Trabalhadores informais questionam auxílio de R$ 200: “Chega a ser piada”

Para eles, auxílio é “melhor do que nada”, mas poderia ser maior. Os profissionais autônomos não viram muitas vantagens na quantia oferecida. Sem oportunidade de trabalho, no entanto, parte deles poderá aderir.

A proposta do governo de auxílio de R$ 200, para autônomos que não conseguirem renda durante a crise do novo coronavírus, não agradou os próprios trabalhadores informais.

Para eles, auxílio é “melhor do que nada”, mas poderia ser maior. Os profissionais autônomos ouvidos pelo Portal UOL não viram muitas vantagens na quantia oferecida. Sem oportunidade de trabalho, no entanto, parte deles poderá aderir.

Apresentada pelo ministro Paulo Guedes, da Economia, a ideia é pagar R$ 200 mensalmente por três meses aos trabalhadores que precisarem de renda. Ao todo, o governo separou R$ 5 bilhões mensais para a iniciativa, a serem pagos pela Caixa Econômica Federal e pelo Instituto Nacional do Seguro Social (INSS).

O comentário geral é que R$ 200 por mês - ou R$ 6,60 por dia, em média - não é suficiente. “Não é de se jogar fora, não. Dá para uns gorós”, ri Lucas de Lima, que vende mandioca nas ruas de Pinheiros para ajudar o pai, feirante. “Sem maldade. Não é um dinheiro que eu não quero. Pô, me dá R$ 200? Todo mundo quer. Mas se é uma ajuda do governo, acho que poderia ajudar com mais, né? Tanto de imposto que todo mundo paga”, conclui.

O cabeleireiro Rodrigo Teixeira também vê poucas vantagens. “Essa ajuda é bem complicada, né? Com isso no mês, o que dá para pagar? Tem gastos de água, luz, aluguel... Se colocar na ponta da caneta, não paga nenhum, é um valor simbólico, chega a ser piada”, declara.
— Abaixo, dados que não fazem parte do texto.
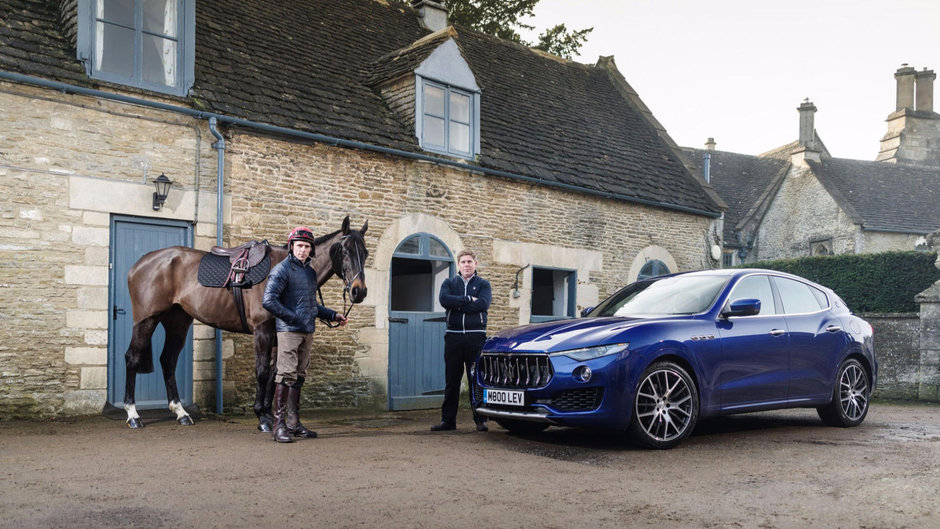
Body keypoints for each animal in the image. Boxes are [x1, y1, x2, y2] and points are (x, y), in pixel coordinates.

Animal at [124, 214, 370, 428]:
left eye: (365, 253)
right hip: (146, 321)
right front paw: (262, 417)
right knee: (132, 358)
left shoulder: (279, 337)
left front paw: (270, 415)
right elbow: (261, 373)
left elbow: (274, 375)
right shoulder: (262, 332)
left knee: (168, 361)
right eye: (344, 251)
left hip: (177, 322)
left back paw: (180, 412)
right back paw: (133, 414)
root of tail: (141, 263)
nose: (359, 292)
A diarista Marinalva Souza acha que o cálculo apresentado por Guedes “não tem a ver com a realidade”. Para ela, se o ministro “realmente quer ajudar”, deveria ter sugerido diferentes faixas de auxílio.

“Pagar R$ 200 para quem trabalha por conta [própria] é muito pouco, é menos do que a minha diária. Sei que tem gente que depende desse dinheiro, mas no mês? No mês não dá para nada. Ele não entende isso?”, questiona a diarista.

Ela propõe que fossem apresentadas diferentes faixas de auxílio, baseadas, por exemplo, na contribuição das pessoas.

“Deveria ter diferentes níveis. Para quem é autônomo, MEI [Microempreendedor Individual], é uma contribuição porque tem o próprio negócio, precisa de mais. Quem presta serviço, é outra. E deveria ter também para ajudar os moradores de rua. Que ele use esse dinheiro para eles, já vai ajudar bastante”, sugere Marinalva.